If your family is Polish and keeps the traditions of Poland, you may serve kielbasa, considered indicative of God's favor and generosity, in addition to ham, a symbol of joy and abundance.The Greeks and Portuguese serve round, flat loaves marked with a cross and decorated with Easter eggs. Syrian and Jordanian Christians have honey pastries. After an Easter dinner showcasing lamb, Germans may eat lamb-shaped cake. Europeans generally enjoy sweet breads, cakes, cookies and chocolate rabbits to end the Lenten period of traditional abstinence. The French are known for gorgeous chocolate bunnies, and also for chocolate fish. The poisson d'avril isn't directly related to Easter but is part of the Easter season, starting April 1, when children use a paper version to play April Fools' tricks, according to www.chocolateatlas.com.

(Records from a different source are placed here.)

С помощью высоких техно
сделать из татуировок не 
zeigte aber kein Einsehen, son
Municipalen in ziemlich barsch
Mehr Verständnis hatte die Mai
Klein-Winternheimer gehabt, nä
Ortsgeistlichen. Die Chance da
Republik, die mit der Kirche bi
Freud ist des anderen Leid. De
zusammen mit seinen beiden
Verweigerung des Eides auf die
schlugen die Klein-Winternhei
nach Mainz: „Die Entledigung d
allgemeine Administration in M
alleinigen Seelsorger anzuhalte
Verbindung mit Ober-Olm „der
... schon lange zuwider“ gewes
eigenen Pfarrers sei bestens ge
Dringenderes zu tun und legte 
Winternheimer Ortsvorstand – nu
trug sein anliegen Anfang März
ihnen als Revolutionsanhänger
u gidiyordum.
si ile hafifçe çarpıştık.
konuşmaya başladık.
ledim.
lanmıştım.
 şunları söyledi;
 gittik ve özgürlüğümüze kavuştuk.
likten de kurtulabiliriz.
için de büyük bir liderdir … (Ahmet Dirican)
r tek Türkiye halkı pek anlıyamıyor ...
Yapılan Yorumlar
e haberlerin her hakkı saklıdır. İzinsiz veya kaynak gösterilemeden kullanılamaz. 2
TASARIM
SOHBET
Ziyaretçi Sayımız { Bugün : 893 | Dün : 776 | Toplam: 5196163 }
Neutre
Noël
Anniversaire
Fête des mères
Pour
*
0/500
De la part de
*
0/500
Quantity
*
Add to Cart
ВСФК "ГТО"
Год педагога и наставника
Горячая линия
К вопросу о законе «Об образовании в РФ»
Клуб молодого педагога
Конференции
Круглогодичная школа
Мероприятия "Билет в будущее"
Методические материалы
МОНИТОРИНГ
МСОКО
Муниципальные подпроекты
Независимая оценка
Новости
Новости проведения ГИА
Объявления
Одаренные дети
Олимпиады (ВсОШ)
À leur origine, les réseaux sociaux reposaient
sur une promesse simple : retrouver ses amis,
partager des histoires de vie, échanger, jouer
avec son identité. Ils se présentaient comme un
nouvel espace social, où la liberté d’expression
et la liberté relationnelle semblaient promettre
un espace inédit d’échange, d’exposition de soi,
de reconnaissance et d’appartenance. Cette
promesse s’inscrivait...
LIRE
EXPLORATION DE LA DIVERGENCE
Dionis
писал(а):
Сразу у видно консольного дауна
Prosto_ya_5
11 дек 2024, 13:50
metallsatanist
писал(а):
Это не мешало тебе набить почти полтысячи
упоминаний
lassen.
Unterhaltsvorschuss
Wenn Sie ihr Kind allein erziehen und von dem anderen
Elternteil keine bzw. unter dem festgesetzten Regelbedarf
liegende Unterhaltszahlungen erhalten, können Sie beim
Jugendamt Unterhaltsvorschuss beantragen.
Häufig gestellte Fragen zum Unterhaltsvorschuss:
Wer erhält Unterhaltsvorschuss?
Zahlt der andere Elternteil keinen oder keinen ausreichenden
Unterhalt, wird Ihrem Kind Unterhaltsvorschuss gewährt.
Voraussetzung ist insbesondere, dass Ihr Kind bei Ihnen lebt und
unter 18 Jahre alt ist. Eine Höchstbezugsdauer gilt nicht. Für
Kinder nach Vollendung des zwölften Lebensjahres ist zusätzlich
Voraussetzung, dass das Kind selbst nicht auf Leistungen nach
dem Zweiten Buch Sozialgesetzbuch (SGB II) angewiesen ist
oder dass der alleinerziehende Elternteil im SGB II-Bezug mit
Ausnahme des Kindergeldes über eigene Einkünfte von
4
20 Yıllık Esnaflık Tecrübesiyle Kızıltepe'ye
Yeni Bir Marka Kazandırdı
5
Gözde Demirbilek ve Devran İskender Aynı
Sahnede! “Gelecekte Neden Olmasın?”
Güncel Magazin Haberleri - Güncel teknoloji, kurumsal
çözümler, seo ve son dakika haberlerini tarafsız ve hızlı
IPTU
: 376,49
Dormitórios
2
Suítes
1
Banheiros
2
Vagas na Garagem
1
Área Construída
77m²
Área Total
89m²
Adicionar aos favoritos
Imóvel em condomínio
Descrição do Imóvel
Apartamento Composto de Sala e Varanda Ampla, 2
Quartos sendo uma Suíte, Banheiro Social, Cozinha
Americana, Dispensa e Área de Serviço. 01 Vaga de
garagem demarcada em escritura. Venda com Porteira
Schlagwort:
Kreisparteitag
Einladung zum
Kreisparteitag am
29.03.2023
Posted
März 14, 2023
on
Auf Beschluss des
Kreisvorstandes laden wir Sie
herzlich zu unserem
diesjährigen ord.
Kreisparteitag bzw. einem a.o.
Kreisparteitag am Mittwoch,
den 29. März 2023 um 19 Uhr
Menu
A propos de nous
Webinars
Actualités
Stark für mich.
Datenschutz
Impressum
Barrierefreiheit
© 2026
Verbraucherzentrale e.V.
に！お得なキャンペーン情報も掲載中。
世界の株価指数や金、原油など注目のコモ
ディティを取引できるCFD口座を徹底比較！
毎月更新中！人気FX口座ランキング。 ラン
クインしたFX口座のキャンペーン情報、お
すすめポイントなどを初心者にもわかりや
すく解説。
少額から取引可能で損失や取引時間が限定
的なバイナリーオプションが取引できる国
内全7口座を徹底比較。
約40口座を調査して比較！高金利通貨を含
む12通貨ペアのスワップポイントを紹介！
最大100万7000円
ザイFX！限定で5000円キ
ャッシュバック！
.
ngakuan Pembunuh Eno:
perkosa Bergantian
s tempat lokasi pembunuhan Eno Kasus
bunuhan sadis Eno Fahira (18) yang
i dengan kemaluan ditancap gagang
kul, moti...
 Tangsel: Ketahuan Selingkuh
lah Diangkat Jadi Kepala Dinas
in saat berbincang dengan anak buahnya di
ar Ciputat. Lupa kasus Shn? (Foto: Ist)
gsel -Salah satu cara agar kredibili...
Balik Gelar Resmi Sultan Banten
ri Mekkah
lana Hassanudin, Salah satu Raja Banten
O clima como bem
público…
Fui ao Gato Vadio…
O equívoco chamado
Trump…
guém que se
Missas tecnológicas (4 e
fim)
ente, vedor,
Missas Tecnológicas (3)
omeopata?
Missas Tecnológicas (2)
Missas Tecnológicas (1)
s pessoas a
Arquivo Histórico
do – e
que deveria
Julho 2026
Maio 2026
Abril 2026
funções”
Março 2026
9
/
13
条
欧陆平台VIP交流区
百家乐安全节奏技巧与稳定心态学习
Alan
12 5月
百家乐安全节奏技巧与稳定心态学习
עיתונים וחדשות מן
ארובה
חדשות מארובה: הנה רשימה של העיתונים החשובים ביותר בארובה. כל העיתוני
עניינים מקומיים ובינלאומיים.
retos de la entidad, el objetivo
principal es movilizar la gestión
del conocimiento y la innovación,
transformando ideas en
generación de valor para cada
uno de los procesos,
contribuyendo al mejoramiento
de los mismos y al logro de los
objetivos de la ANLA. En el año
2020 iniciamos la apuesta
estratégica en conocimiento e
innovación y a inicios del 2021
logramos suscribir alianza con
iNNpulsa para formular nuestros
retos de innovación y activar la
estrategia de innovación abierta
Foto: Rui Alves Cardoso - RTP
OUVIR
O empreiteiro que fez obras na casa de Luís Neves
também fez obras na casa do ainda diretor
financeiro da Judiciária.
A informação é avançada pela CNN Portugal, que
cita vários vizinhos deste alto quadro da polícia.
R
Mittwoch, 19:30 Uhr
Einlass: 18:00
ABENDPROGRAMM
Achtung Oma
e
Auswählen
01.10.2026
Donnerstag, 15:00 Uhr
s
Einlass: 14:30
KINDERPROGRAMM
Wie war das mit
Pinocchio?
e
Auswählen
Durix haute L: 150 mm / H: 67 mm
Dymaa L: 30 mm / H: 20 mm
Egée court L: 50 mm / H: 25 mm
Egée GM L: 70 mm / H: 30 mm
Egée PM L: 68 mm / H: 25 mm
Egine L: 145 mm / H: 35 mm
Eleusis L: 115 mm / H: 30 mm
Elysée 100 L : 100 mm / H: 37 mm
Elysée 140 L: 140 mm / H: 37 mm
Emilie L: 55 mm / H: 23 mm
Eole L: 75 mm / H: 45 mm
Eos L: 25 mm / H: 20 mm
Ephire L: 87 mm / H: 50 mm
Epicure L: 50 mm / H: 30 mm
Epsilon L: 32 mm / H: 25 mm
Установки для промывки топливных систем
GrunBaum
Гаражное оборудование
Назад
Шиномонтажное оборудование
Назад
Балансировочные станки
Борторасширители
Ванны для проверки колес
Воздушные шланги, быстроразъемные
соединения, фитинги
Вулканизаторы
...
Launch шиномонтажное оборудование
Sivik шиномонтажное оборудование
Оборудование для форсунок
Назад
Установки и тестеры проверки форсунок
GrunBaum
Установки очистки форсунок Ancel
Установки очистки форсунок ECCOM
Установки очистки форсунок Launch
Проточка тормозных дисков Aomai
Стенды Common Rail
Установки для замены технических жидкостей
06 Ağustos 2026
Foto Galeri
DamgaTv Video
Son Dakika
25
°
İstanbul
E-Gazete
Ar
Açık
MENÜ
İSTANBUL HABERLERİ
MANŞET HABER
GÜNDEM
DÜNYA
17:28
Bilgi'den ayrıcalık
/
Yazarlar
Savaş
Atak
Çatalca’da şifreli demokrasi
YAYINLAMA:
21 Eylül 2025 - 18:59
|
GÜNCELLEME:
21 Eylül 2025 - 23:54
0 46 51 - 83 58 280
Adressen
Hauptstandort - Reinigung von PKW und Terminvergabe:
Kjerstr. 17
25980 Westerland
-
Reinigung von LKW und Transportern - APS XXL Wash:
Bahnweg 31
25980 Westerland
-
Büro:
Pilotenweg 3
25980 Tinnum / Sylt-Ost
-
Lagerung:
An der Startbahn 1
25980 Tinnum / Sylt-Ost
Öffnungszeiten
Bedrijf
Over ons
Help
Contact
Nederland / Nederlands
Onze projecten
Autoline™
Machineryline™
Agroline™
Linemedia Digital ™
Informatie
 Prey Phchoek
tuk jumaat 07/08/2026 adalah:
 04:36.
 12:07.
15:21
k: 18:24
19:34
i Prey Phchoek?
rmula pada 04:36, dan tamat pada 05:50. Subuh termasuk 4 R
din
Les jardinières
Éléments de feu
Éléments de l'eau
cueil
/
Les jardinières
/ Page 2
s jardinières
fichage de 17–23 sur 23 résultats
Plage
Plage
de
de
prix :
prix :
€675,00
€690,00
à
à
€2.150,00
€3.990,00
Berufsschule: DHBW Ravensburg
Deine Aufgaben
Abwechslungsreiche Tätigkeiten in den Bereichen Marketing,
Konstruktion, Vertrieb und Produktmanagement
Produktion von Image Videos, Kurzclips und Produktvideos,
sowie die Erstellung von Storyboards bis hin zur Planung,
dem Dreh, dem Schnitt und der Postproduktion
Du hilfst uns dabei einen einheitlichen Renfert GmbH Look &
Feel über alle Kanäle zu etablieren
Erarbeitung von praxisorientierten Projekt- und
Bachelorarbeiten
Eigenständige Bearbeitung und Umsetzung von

Dessert for Easter doesn't have to be a pastry or candy. One of the best-known Lent and Easter desserts in Mexico is a Mexican bread pudding called capirotada. It usually consists of toasted French bread, cheese, milk, butter, peanuts and raisins. It is soaked in syrup that includes water, brown sugar, cinnamon and a variety of other ingredients. Easter for Greek families would not be complete without hard-boiled eggs, traditionally painted red on Holy Thursday. The red eggs signify the blood of Christ, and some are baked into twisted sweet-bread loaves or distributed on Easter.

You also may display on your Easter table red beet horseradish (symbolic of the bitter passion of Christ), lamb-shaped butter (a reminder of Christ's goodness), eggs (symbolic of the Resurrection) and babka, a sweet bread symbolic of Jesus, "the bread of life." You won't forget the salt, regarded as a necessary element of life.